■ Actions to take ■
[a] Could you extract the passage of the Gnome-or-KDE mailing list post between "Gnome or KDE?" and "both look nice...", inclusive?
[b] Would you extend the mailing list post on Gnome versus KDE, writing on from its last line?

■ Selected passage ■
▼▼▼

Gnome or KDE?
mbuel76
ulist at gs1.ubuntuforums.org
Tue Apr 19 03:32:56 UTC 2005
Andy Wrote:
> On 4/18/05, Drewcore <drewsph at gmail.com> wrote:
> > granted, gnome and kde both look nice...
> >
> > but i'm an xfce user... it's way faster on my machine, i haven't had
> > problems getting both gnome and kde apps going... it just works for
> > me...
> >
> > but everyone has their own taste.
> >
> > drew
> >
> > On 4/18/05, Laurie Savage <sav at pvgsc.vic.edu.au> wrote:
> > > On Mon, 2005-04-18 at 12:37 -0700, Karl wrote:
> > > > I've used them both, find them both excellent products, but
> personally
> > > > prefer Gnome over KDE.
> > > >
> > > > Can we all at least agree that vi is better than emacs?
> > > >
> > > Well, it all depends ... !
> > >
> > > Laurie
> > >
>
>
> I've certainly used both KDE and GNOME. Here are what I see as the
> differences. KDE has a beautiful structure. Programs are very well
> integrated with each other thanks to DCOP. Konqueror is the swiss
> army knife of the computing world. It can not only browse your web
> and hard-drive, it can do SQL searches, read man pages, and I think it
> mixes drinks too. It takes a while to leanr how to really use Konqui,
> and it is definitely one of the shiny feathers in KDE's hat. However,
> I still believe QT is KDE's achilles heel. You can use QT as open
> source ONLY if you are righting a GPL'd program, because QT is
> publised under the GPL. In contrast GTK, which is the toolset GNOME
> is built off of is licenses under the LGPL/some BSD (I think).
> Anywho, you can write a non-opensource program on top of GTK, and NOT
> have to pay royalties on it.
>
> Thus, GTK and thereby Gnome/XFCE seem to be where the corporate
> interest is greatest. For example, the Real Player 10, the new Adobe
> Acrobat, etc are all proprietary but free, and use GTK2 as their
> widget set, not QT. This is part of the reason why "corporate"
> dekstops usually ship with GNOME as the default desktop....it's
> friendly to the IT department at the possible new site....this is an
> opinion, not a fact. Even if it's not the #1 reason, I know it weighs
> in.
>
> In years past Gnome wasn't well integrated but with 2.8/2.10 they seem
> to have spent a lot of time getting more of that integration, because
> right now it feels great on Ubuntu.

▲▲▲

■ Supplied data ■
▼▼▼

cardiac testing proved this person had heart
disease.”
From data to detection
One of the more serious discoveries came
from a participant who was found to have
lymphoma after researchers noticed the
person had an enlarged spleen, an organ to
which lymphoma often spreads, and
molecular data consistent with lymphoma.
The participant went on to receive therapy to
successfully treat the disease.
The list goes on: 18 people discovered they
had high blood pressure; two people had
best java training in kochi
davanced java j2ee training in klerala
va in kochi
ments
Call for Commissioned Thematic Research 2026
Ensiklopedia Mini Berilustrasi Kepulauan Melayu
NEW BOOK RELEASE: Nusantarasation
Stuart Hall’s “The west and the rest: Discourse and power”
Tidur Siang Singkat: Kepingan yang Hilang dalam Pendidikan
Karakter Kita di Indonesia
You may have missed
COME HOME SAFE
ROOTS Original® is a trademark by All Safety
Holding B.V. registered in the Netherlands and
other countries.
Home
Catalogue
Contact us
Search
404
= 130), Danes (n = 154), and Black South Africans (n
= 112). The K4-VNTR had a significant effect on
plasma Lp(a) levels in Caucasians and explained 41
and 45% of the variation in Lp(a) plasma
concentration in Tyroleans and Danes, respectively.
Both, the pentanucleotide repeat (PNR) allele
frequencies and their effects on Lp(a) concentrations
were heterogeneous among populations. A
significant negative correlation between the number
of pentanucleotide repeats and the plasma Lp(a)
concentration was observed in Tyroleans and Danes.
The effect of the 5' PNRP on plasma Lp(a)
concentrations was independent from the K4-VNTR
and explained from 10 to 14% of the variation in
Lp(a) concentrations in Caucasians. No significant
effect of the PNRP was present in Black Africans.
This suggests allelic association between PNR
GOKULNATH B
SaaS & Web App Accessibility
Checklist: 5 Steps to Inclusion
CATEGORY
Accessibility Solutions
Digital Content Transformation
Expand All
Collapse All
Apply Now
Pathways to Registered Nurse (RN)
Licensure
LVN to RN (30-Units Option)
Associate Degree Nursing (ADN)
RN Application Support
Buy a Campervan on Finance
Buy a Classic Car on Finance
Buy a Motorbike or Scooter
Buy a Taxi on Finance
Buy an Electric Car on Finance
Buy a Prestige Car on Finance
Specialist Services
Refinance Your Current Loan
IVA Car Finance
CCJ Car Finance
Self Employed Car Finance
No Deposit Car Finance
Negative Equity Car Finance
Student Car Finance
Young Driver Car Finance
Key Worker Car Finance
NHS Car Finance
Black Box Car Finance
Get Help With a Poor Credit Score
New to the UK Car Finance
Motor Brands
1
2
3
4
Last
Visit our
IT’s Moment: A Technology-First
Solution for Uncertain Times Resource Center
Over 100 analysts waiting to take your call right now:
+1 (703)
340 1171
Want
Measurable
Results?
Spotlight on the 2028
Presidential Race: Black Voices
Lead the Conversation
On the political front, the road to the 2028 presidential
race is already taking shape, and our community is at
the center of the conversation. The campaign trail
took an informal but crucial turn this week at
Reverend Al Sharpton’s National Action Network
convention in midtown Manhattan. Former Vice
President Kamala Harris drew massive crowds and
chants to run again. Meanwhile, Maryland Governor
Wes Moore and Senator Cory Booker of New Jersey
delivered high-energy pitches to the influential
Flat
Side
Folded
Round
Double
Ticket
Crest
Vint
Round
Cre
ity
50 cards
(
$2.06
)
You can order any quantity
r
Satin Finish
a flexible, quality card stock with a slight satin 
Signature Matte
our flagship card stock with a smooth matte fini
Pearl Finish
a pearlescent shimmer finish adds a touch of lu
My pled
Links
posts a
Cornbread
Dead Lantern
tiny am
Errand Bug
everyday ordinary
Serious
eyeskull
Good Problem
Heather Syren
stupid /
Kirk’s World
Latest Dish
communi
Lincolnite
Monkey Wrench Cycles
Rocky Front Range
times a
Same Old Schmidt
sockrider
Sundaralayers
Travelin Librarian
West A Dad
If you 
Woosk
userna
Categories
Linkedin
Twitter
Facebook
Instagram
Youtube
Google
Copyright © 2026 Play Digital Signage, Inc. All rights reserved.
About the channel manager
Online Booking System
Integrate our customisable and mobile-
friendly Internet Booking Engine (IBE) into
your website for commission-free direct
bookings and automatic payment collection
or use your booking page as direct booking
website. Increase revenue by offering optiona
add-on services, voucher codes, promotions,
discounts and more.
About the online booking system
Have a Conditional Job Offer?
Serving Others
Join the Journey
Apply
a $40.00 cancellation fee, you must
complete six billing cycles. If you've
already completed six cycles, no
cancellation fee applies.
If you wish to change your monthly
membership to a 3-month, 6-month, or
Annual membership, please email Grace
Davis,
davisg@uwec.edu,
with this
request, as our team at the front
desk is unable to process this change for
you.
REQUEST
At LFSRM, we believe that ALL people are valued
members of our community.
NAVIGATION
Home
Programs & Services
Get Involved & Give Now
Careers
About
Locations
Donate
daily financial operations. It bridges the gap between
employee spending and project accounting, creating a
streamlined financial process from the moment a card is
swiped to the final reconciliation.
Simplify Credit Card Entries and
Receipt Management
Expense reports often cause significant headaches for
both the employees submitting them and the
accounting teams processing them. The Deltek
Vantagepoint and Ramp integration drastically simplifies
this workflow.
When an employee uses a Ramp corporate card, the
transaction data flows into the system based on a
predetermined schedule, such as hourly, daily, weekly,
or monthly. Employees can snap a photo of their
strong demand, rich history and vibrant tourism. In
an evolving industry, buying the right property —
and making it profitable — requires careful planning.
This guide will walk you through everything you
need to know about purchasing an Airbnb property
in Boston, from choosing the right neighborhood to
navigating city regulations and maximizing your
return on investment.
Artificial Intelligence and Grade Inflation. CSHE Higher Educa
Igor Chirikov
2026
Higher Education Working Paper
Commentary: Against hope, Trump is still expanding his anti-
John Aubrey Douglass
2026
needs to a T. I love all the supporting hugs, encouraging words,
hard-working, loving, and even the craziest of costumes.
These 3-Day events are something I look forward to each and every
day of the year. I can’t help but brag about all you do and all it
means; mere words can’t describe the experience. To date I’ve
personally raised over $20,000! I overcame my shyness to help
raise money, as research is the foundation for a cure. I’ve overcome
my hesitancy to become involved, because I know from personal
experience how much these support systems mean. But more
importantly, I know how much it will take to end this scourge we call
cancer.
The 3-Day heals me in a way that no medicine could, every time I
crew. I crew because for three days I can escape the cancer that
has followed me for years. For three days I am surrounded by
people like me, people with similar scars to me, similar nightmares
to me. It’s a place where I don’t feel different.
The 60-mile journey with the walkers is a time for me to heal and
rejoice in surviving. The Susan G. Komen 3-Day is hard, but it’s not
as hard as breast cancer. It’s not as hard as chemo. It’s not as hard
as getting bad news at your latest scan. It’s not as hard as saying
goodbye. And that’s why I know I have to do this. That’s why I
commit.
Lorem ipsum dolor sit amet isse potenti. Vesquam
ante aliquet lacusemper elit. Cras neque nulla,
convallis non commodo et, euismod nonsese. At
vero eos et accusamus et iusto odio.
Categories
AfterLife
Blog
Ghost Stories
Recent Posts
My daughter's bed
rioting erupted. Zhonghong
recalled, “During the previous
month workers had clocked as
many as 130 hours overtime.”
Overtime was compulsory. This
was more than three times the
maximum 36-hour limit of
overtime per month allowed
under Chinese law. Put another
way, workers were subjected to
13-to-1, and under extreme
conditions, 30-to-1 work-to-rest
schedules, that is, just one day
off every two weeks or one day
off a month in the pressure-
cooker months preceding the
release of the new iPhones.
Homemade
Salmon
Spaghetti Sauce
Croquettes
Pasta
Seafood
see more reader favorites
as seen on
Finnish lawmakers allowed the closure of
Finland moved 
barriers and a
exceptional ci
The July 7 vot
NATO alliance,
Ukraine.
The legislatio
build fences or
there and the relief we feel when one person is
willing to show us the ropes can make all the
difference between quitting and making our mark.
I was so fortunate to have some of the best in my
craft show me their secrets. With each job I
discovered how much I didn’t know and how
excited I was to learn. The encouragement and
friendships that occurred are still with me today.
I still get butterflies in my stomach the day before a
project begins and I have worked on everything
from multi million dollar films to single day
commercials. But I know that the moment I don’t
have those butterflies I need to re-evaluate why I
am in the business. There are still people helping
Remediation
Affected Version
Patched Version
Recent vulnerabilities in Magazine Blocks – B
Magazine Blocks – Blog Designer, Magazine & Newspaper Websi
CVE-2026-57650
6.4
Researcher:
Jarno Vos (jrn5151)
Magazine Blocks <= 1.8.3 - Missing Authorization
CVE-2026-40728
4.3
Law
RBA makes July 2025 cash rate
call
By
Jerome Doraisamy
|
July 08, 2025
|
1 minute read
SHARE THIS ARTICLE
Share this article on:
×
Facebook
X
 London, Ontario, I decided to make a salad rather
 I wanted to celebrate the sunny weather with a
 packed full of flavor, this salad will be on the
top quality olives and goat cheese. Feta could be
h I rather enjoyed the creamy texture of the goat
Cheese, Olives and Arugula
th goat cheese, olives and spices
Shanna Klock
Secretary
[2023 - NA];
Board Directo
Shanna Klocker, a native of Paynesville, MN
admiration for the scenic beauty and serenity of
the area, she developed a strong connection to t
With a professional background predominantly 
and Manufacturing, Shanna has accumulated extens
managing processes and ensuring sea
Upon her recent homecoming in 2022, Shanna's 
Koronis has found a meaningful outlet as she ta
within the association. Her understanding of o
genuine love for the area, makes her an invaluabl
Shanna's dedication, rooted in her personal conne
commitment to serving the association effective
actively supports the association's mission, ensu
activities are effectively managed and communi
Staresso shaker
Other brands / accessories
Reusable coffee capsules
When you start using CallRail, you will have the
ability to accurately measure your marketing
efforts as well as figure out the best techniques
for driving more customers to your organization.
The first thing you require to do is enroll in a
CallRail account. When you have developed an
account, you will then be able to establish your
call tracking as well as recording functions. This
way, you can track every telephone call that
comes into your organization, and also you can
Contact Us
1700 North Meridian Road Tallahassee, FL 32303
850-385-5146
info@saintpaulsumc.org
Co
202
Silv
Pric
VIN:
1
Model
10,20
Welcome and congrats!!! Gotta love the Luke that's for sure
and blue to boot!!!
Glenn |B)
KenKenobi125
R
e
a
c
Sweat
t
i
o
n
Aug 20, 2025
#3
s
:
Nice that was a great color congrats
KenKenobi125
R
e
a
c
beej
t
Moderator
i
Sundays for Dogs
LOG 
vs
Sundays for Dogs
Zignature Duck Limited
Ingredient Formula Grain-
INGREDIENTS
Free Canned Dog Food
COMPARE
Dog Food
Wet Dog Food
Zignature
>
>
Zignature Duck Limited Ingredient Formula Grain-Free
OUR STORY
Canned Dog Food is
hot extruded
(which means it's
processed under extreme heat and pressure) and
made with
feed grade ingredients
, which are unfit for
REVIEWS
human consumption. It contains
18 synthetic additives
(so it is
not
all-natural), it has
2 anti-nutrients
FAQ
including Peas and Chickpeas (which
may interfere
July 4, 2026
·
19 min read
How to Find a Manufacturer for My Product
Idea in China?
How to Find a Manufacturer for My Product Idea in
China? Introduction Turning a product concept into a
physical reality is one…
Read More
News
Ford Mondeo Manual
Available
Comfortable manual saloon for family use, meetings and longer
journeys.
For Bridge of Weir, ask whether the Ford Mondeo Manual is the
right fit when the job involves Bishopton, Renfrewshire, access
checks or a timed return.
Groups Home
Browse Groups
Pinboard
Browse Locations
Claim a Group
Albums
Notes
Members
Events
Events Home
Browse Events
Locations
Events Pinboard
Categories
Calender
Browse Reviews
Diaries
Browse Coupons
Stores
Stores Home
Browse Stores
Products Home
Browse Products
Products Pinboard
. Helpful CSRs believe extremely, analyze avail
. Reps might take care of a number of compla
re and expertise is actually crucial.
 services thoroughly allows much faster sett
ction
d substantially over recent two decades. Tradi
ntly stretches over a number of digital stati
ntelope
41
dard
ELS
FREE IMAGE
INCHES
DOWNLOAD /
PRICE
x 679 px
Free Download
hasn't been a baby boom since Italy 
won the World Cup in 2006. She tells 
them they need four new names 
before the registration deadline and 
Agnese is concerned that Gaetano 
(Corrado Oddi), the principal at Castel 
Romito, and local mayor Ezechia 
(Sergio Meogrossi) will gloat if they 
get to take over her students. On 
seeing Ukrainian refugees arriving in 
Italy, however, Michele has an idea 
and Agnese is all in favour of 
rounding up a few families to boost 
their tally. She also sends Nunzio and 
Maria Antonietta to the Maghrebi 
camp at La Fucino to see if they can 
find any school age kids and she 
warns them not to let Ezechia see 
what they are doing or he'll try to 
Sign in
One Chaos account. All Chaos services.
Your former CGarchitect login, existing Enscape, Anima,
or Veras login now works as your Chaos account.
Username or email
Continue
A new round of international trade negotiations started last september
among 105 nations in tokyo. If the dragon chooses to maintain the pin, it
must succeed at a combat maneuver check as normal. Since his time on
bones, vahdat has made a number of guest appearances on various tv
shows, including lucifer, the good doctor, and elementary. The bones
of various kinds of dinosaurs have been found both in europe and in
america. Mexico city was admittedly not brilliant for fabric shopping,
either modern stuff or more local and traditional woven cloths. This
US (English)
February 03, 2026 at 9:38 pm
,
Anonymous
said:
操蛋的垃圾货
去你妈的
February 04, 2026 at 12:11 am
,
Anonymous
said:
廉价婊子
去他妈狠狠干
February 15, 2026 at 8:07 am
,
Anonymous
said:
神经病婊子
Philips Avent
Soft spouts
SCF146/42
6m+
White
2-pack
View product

▲▲▲

■ Answers to each task ■
[a]
Gnome or KDE?
mbuel76
ulist at gs1.ubuntuforums.org
Tue Apr 19 03:32:56 UTC 2005
Andy Wrote:
> On 4/18/05, Drewcore <drewsph at gmail.com> wrote:
> > granted, gnome and kde both look nice...

[b]
>
> I've never had much problem with either Nautilus or Konqui being
> unstable...although I do think you should tend to avoid .0 KDE
> releases, since I have had a hard time before with them.
>
> KDE's eyecandy is fun for about 15 minutes, and then you start to
> appreciate GNOME's simplicity.
>
> There are more themse colors, icons etc. for KDE...in part because it
> is handled more intelligently in KDE....chaning the icon theme in
> GNOME is such a joke because soooooo many things don't change.
>
> These are a few of my thoughts....
>
> --
> -------------------------------------------------------------
> Andy Choens
> Teen Leadership Program Director
> Ramapo For Children
> Office: 845 - 876 - 8403
> -------------------------------------------------------------
>
> --
> ubuntu-users mailing list
> ubuntu-users at lists.ubuntu.com
> http://lists.ubuntu.com/mailman/listinfo/ubuntu-users
where does this stuff get spread from?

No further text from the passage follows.